▶ **TASK PROMPT**
Give again, word for word, every line in the entries below from the line with "0: (224, 157, 3.24)" up to and including the line with "14: (170, 267, 3.31)", and no other line.

RECORDS SHOWN section start

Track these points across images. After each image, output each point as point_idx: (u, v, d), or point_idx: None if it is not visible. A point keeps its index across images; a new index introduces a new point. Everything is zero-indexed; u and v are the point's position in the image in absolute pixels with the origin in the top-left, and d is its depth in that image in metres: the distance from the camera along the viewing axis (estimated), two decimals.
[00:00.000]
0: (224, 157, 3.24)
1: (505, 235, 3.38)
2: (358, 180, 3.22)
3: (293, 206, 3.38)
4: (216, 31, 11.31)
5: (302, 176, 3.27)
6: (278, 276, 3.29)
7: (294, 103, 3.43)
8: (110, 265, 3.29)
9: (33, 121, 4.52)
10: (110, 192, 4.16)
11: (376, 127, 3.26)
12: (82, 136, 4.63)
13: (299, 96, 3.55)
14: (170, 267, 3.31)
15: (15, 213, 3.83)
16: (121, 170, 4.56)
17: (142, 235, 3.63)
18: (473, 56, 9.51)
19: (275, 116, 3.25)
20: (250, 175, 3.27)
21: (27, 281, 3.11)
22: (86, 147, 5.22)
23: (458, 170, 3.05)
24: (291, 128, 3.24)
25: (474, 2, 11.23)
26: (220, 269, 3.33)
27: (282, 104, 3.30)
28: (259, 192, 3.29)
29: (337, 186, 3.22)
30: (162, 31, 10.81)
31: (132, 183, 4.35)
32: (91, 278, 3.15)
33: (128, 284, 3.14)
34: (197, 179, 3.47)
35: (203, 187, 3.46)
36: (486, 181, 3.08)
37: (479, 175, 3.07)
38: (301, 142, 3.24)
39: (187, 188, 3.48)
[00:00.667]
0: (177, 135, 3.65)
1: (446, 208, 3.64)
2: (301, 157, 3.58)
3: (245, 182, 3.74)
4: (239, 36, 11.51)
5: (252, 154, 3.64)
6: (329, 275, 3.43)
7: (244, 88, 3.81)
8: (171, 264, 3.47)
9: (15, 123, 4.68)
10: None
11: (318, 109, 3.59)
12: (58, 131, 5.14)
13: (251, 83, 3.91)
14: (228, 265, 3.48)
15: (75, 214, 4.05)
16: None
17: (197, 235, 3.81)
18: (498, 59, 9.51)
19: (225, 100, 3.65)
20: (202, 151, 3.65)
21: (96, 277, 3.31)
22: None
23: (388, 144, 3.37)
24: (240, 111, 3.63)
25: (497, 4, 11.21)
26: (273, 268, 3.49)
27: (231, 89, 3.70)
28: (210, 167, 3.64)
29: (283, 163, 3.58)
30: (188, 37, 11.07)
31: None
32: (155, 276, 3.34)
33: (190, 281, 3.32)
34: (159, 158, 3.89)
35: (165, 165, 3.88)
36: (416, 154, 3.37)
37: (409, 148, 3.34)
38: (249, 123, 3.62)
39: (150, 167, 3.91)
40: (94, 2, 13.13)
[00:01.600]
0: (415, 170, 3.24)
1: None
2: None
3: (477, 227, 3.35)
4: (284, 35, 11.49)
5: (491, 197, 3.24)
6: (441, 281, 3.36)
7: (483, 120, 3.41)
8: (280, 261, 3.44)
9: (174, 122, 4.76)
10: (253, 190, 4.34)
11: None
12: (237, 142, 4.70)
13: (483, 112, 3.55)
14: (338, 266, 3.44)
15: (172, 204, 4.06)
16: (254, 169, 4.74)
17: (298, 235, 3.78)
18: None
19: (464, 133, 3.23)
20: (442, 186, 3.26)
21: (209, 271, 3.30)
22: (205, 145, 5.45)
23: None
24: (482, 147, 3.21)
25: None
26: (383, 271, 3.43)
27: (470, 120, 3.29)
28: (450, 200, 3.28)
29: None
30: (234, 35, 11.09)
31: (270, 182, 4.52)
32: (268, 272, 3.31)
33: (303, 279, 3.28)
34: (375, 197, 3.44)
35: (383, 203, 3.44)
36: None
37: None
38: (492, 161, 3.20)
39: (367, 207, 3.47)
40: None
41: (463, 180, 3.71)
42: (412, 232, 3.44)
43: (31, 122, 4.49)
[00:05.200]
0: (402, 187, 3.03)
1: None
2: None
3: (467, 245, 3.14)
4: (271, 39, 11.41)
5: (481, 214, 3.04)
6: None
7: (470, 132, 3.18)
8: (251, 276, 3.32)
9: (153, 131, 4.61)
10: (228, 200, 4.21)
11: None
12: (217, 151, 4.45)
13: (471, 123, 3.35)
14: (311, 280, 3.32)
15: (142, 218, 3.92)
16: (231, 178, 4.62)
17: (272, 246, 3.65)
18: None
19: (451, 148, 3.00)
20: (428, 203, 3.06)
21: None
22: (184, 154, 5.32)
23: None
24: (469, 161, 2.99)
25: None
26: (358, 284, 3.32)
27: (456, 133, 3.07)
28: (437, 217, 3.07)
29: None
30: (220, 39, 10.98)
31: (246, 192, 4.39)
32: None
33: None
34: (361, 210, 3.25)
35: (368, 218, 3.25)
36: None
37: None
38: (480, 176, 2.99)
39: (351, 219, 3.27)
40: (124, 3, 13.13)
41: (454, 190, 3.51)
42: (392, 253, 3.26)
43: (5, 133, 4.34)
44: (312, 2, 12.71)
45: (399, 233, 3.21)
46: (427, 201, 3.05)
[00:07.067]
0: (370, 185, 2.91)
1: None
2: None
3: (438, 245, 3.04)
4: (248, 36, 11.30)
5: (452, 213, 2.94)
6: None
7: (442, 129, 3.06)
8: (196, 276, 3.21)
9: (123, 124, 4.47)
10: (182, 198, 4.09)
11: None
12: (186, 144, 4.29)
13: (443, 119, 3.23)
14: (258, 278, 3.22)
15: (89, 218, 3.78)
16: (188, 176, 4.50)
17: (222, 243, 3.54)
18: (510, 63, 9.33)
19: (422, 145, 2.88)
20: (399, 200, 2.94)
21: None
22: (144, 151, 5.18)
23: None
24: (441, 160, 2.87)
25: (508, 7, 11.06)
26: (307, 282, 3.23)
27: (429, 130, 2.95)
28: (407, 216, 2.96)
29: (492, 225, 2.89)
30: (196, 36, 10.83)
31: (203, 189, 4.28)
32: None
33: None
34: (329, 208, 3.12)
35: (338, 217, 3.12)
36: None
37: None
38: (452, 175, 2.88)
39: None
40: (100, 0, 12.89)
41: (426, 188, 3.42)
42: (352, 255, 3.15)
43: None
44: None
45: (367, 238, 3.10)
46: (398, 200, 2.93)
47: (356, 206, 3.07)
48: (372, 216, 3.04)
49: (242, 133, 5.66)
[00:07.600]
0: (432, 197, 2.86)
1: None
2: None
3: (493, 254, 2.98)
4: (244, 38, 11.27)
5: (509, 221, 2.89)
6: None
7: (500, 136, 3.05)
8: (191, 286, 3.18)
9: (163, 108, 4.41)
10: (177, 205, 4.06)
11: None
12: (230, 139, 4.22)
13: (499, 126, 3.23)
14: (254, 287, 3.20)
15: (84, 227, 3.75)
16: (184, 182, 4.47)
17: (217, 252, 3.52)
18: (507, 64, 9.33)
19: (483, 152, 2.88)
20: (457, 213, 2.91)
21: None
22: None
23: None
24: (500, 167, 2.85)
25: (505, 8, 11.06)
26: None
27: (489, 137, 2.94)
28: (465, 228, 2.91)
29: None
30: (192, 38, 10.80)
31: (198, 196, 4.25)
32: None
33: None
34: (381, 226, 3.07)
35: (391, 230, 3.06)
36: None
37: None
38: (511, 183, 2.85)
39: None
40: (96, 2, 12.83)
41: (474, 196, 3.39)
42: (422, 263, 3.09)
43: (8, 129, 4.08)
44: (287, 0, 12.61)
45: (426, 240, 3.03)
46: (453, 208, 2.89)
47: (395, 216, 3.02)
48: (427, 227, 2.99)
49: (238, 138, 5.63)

RECORDS SHOWN section end

▶ **THE COMPLETED TASK**
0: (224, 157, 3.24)
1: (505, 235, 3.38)
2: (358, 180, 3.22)
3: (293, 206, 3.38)
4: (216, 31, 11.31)
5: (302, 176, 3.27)
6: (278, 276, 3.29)
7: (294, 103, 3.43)
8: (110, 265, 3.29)
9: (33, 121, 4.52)
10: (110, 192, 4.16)
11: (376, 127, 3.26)
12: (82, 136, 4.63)
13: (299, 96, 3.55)
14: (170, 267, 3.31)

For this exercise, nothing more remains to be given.